TRIBUNNEWS.COM - Kepala Divisi Penguatan Kelembagaan dan Kajian Hukum Lingkungan Wahana Lingkungan Hidup Indonesia Sumatera Barat (WALHI Sumbar), Tommy Adam menyebut memang ada temuan dari pihaknya bahwa tambang ilegal di Solok Selatan dibekingi polisi.
Adapun pernyataannya itu menjawab terkait kasus Kabag Ops Polres Solok Selatan, AKP Dadang Iskandar yang menembak mati Kasat Reskrim Polres Solok Selatan, AKP Ryanto Ulil Anshari.
Diduga penembakan tersebut buntut tidak terimanya AKP Dadang atas penangkapan pelaku tambang galian C ilegal oleh Sat Reskrim Polres Solok Selatan yang dipimpin oleh AKP Ryanto.
Selain itu, AKP Dadang juga diduga membekingi tambang galian C ilegal tersebut.
Mulanya, Tommy mengungkapkan pihaknya belum mengetahui terkait kepemilikan tambang galian C ilegal yang diduga dibekingi AKP Dadang tersebut.

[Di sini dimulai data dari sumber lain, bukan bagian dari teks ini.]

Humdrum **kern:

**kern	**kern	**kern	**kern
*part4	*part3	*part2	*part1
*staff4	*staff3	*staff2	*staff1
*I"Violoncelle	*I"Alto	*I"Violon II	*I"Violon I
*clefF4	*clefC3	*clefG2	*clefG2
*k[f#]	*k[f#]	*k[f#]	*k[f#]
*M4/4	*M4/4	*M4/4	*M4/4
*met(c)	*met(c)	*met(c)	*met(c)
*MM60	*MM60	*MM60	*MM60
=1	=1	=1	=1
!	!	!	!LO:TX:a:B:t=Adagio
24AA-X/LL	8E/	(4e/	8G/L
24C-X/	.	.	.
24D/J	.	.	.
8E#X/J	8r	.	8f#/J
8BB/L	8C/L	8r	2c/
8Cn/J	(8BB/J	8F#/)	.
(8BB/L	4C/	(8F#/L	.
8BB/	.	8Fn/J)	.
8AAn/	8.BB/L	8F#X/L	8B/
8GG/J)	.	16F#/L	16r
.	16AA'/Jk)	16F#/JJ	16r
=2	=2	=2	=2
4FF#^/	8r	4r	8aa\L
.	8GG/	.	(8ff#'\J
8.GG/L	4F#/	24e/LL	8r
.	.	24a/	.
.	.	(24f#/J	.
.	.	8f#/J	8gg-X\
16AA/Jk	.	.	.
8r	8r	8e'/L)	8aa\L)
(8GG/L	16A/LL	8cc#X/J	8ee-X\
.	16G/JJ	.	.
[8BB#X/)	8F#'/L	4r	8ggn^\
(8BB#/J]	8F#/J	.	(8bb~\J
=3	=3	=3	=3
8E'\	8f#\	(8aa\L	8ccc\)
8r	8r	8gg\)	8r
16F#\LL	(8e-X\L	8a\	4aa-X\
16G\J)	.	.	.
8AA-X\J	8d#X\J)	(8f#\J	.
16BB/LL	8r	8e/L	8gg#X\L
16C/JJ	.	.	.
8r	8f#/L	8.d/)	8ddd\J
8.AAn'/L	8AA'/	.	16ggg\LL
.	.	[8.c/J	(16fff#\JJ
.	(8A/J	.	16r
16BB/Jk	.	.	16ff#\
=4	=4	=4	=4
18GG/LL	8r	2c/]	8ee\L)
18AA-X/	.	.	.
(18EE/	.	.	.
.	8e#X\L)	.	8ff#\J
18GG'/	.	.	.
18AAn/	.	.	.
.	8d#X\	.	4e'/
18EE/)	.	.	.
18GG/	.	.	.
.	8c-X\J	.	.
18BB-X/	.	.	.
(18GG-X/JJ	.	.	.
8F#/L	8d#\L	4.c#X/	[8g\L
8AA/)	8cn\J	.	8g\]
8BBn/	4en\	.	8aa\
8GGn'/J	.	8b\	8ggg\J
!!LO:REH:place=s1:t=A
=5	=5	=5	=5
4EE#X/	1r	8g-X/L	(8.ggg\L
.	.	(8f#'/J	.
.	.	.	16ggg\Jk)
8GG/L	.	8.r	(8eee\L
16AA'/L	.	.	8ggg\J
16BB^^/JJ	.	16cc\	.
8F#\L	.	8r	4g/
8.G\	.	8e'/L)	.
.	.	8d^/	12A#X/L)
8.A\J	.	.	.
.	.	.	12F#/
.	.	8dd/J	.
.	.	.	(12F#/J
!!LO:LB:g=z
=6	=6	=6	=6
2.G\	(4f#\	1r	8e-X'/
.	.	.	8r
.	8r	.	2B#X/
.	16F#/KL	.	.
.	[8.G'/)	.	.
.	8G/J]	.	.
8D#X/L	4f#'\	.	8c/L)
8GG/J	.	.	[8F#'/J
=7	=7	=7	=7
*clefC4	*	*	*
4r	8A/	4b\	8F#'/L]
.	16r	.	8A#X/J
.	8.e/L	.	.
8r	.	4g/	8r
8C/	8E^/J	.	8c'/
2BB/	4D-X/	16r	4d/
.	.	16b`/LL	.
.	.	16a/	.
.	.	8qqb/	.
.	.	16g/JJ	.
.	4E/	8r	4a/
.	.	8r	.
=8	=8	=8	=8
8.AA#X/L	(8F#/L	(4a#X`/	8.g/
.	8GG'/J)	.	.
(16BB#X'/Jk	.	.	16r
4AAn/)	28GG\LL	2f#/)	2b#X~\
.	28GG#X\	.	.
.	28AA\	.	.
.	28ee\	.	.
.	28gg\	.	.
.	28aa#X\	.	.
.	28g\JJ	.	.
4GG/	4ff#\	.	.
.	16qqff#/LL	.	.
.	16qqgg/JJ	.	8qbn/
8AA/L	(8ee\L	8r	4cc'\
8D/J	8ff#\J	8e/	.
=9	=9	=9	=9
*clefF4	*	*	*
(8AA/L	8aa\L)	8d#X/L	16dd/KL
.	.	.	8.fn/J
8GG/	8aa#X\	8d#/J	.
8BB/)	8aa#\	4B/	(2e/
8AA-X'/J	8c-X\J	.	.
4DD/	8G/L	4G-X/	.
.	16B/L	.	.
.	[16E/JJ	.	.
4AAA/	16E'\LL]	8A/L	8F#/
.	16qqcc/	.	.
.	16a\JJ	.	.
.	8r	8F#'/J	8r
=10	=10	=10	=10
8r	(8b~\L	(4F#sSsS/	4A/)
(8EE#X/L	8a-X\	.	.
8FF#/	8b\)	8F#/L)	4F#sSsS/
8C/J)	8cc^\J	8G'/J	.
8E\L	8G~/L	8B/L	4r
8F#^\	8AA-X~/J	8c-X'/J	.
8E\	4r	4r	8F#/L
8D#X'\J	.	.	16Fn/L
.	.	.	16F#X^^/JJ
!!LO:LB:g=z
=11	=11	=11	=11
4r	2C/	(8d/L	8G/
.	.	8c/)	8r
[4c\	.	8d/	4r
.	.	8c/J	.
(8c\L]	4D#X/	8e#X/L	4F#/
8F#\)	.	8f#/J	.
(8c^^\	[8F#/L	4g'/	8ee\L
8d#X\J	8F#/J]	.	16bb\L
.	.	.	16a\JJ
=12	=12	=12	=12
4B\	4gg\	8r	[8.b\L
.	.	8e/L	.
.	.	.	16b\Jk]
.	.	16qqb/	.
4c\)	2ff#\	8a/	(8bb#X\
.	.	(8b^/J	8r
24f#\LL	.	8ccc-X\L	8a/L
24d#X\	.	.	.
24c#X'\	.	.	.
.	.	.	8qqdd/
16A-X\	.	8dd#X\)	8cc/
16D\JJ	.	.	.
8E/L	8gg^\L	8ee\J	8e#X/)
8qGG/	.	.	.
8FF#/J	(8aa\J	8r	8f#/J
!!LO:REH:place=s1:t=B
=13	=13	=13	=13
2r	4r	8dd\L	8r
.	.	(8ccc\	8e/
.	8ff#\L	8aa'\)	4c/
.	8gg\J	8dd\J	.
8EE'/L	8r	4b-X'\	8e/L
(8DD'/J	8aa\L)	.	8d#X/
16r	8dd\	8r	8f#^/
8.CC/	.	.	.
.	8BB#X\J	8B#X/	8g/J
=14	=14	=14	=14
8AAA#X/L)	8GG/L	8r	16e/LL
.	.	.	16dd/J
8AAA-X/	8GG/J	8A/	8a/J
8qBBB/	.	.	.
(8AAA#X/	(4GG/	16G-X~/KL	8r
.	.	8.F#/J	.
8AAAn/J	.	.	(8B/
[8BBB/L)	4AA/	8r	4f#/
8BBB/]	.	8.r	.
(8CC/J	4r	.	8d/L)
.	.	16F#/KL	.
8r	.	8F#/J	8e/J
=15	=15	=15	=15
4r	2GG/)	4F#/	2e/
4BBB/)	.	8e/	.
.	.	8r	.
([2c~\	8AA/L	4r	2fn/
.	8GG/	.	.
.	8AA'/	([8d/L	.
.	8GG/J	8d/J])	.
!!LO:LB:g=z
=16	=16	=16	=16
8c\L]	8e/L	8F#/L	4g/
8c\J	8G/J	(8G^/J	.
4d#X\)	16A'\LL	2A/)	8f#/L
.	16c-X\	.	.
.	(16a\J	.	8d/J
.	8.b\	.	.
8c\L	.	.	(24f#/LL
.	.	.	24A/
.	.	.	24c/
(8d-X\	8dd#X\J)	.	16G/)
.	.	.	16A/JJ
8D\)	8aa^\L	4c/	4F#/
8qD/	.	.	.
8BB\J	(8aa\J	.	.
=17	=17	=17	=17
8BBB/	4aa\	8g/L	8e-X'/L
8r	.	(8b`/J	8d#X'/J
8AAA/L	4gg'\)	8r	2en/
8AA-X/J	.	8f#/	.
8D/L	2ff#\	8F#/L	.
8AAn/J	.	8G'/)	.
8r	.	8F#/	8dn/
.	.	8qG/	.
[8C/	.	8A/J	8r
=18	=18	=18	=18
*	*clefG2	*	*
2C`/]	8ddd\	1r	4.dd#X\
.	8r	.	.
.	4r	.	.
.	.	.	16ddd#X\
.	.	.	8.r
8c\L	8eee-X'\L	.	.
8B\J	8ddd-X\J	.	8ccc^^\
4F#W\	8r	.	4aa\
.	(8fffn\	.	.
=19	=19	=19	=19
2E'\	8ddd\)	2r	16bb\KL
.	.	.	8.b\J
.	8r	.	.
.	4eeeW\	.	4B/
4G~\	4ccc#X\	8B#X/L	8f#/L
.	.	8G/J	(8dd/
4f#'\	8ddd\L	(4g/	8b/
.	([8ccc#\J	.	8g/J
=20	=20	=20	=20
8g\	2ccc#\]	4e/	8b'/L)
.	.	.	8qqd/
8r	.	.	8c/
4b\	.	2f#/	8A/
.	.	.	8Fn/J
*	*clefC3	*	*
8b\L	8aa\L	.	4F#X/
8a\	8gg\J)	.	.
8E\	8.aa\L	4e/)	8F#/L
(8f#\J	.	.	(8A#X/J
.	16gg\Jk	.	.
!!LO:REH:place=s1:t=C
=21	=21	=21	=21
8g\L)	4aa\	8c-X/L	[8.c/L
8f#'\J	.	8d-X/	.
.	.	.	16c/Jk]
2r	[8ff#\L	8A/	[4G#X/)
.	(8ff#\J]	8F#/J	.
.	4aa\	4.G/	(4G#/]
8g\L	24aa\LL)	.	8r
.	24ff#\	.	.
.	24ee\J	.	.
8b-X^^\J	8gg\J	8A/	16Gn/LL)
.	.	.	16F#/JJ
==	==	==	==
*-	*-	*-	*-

"Kalau spesifik di lokasi kita belum (mengetahui), di locus kasus polisi tembak polisi," jelasnya dalam program Obrolan Newsroom dikutip dari YouTube Kompas.com, Senin (25/11/2024).
Namun, Tommy menuturkan ada empat pihak yang menurutnya menguasai tambang ilegal di Solok Selatan.
Pertama, adalah pemerintah yang tidak melakukan upaya penutupan terhadap tambang ilegal meski memiliki wewenang tersebut.
"Kedua, adalah pemilik modal yang biasanya dari luar Nagari atau dari luar desa tersebut."
"Dia punya modal kemudian modal itu diperuntukkan untuk membuka lahan-lahan tambang," jelas Tommy.
Baca juga: Diduga Jadi Pemicu AKP Dadang Tembak AKP Ulil, Tambang Galian C Ditutup dan Pemilik Diperiksa
Ketiga, kata Tommy, adalah pemilik lahan yang mau lahannya digunakan untuk pertambangan ilegal.
Terakhir, adalah oknum pembeking. Tommy mengungkapkan pembeking ini biasanya bertugas di tambang ilegal yang berada di kawasan hutan di Solok Selatan.
Dia menyebut tugas para pembeking ini adalah menyuplai bahan bakar minyak (BBM) ke lokasi tambang.
"Kalau di lokasi lain di Solok Selatan di kawasan hutan, jadi tugas-tugas oknum ini adalah membeking bahan bakar minyak ke lokasi tambang."